Prado was also reportedly put in charge of a “targeted assassination unit,” that was never put into operation. (The CIA shifted to drones.) But according to Wright, the CIA handed over its hit squad operation to Blackwater, now called Academi, as a way “to kill people with precision, without getting caught.” Prado is said to have negotiated the deal to transfer the unit, which Wright wrote “marked the first time the U.S. government outsourced a covert assassination service to private enterprise.” As to whether the unit was then put into operation, two Blackwater contractors tell Wright the unit began “whacking people like crazy” beginning in 2008. Prado also popped up two years ago in a report by Jeremy Scahill of The Nation, in which the now ex-CIA Prado was discovered to have built up a network of foreign shell companies to hide Blackwater operations, beginning in 2004. The Nation also revealed that Prado pitched an e-mail in 2007 to the DEA, explaining that Blackwater could “do everything from everything from surveillance to ground truth to disruption operations,” carried out by foreign nationals, “so deniability is built in and should be a big plus.”

But it’s hard to say where Prado’s alleged criminal ties end.

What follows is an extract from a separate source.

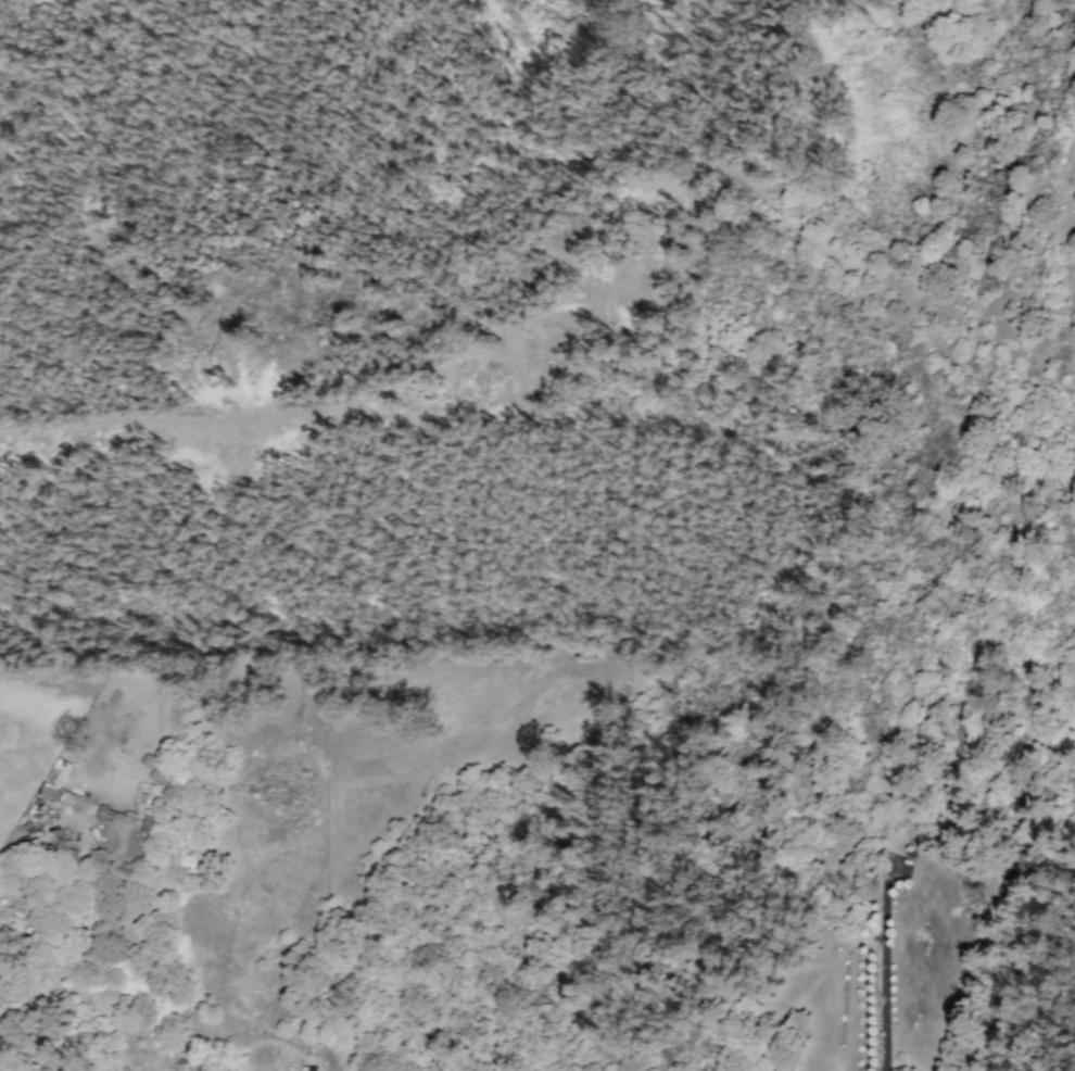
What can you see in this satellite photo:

It’s possibly his ties dried up, or moved on. Even mobsters, like Alberto San Pedro, retire. Another theory has it that Prado wanted to break his ties to the Miami underworld — and San Pedro — all along, and sought out legitimate employment in the military, in firefighting and the CIA as an escape. But, the theory goes, he stayed in because he still owed a debt to his patrons.

The other question involves the CIA itself. It’s no secret the agency has associated with dubious types, but the agency is also “notoriously risk averse,” Wright writes. Yet the agency is also protective. And letting Prado on board wouldn’t be the agency’s first intelligence failure.